Until recently, I would acknowledge the limits of what we can know, and try to focus on the care we can offer now.
But now I find myself answering differently. Because this research shows that in many cases, earlier diagnosis wasn’t just possible, it was likely achievable, with tools and systems we already have.
The failure wasn’t in our understanding of cancer biology. It was in how we execute the diagnostic process.
What We Can Do, Now
The encouraging news is that Singh’s team didn’t stop at identifying the problem. They built tools to help address it. These tools are already in use in some systems. But implementation is only part of the challenge.
Because the delays happen at many levels:
- A clinician not ordering the next test
- A result not being flagged for follow-up
- A referral lost in coordination
- A patient not knowing when—or how—to push back
Each of these gaps needs a different kind of fix.
For Clinicians:
- Track test results – even when they’re “probably nothing”

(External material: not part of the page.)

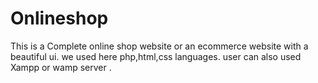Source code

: # Onlineshop
This is a Complete online shop website or an ecommerce website with a beautiful ui.
we used here php,html,css languages.
user can also used Xampp or wamp server .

- Make your follow-up plans visible to patients and teams
- Document your reasoning, especially when you choose not to pursue a symptom
For Health Systems:
- Build systems that don’t lose abnormal results
- Assign responsibility for follow-up
- Don’t rely on busy humans to catch every red flag
For Patients and Families:
- Follow up on test results if you don’t hear back
- If something feels off, say so, again
- Keep asking: What happens next? Who’s following up?
This Isn’t About Blame. It’s About Building Something Better.
Not every late-stage cancer is preventable. Some tumors are biologically aggressive. Some symptoms are truly ambiguous.
But if 60–78% of advanced cases show missed opportunities for earlier detection, then we have enormous room to improve.
The goal isn’t diagnostic perfection, but a system that acts reliably when recognizable signs appear.
This study provides us with a new way to measure our progress. More importantly, it shows us we can do better.
For my mother, this knowledge comes too late. But for the patients we’ll see tomorrow, and next year, and in the decade to come, it might make all the difference.